Ma gli sono sfuggiti due momenti bellissimi perché quando si ha a disposizione una cantante della classe di Angela Denoke (meravigliosamente vestita) e una canzone come Das Lied ist aus scatta una meravigliosa atmosfera letteraria anni trenta e si entra in un tempo magico senza storia .

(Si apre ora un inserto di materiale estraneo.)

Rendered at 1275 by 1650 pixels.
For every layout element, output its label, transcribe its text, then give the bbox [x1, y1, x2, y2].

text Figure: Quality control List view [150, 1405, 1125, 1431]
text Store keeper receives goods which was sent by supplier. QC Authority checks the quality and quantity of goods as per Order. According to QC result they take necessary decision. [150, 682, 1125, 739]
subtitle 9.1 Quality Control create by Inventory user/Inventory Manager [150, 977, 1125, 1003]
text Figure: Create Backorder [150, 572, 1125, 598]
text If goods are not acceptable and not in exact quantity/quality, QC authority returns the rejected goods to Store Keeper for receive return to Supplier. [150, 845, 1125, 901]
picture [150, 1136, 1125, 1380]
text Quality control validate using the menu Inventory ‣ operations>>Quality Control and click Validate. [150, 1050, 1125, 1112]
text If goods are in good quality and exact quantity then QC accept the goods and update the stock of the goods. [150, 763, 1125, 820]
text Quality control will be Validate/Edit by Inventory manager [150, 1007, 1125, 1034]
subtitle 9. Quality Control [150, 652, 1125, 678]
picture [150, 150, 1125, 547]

i versi “ frag nicht warum ich gehe” ritornano alla memoria cantati dal solito Kaufmann ( che ciò che tocca oro diventa) e anche al per me illustre ignoto tenore è toccato un momento bellissimo :le trionfalistiche note di Ein Lied geht um die welt , sempre passate attraverso il solito filtro kaufmaniano mi hanno ricordato quel piccolo tenore ebreo Joseph Schmidt che l’aveva portata al successo e che poi era morto malato e abbandonato nel finale apocalittico della grande tragedia nazista.

 

Passo poi al concerto di Capodanno autarchico della Fenice di Venezia , sempre un po’ figlio di un dio minore , ma quest’anno aveva due perle a suo vantaggio : la elegantissima direzione del maestro Chung e la deliziosa , anche se un po’ malaticcia ,Maria Agresta in raffinate vesti( specie la rossa ) che con il suo stile raffinato e semplice ha reso con eleganza le solite arie banali da repertorio d’occasione.

 

E finisco col Concertone dei concertoni . quello viennese. Al grande Maeshtro in pesante doppiopetto con pesante partitura davanti proprio non devono piacere i walzer degli Strauss, gli dà giù con un pedale di troppo , i Wiener lo ignorano elegantemente , se ne vanno tranquillamente per i fatti loro.

Sottilmente cattivo Enrico Stinchelli ci ha riproposto ( San YouTube ) l’edizione di Kleiber del ’92…Sorridevano anche gli strumenti nella magica sala dorata del Musikverein.

Capisco comunque che questi eventi , tutti legati dal filo rosso del kitch più scontato,abbiano un loro perché tanto è vero che tutti poi finiamo per guardarli e per commentarli pure.

L’anno prossimo Thielemann emigra a Vienna , ne sarà contento il neo cancelliere austriaco con la faccia angelica di bambino cattivo, la destra pericolosamente si riaffaccia in questa nostra vecchia stralunata Europa.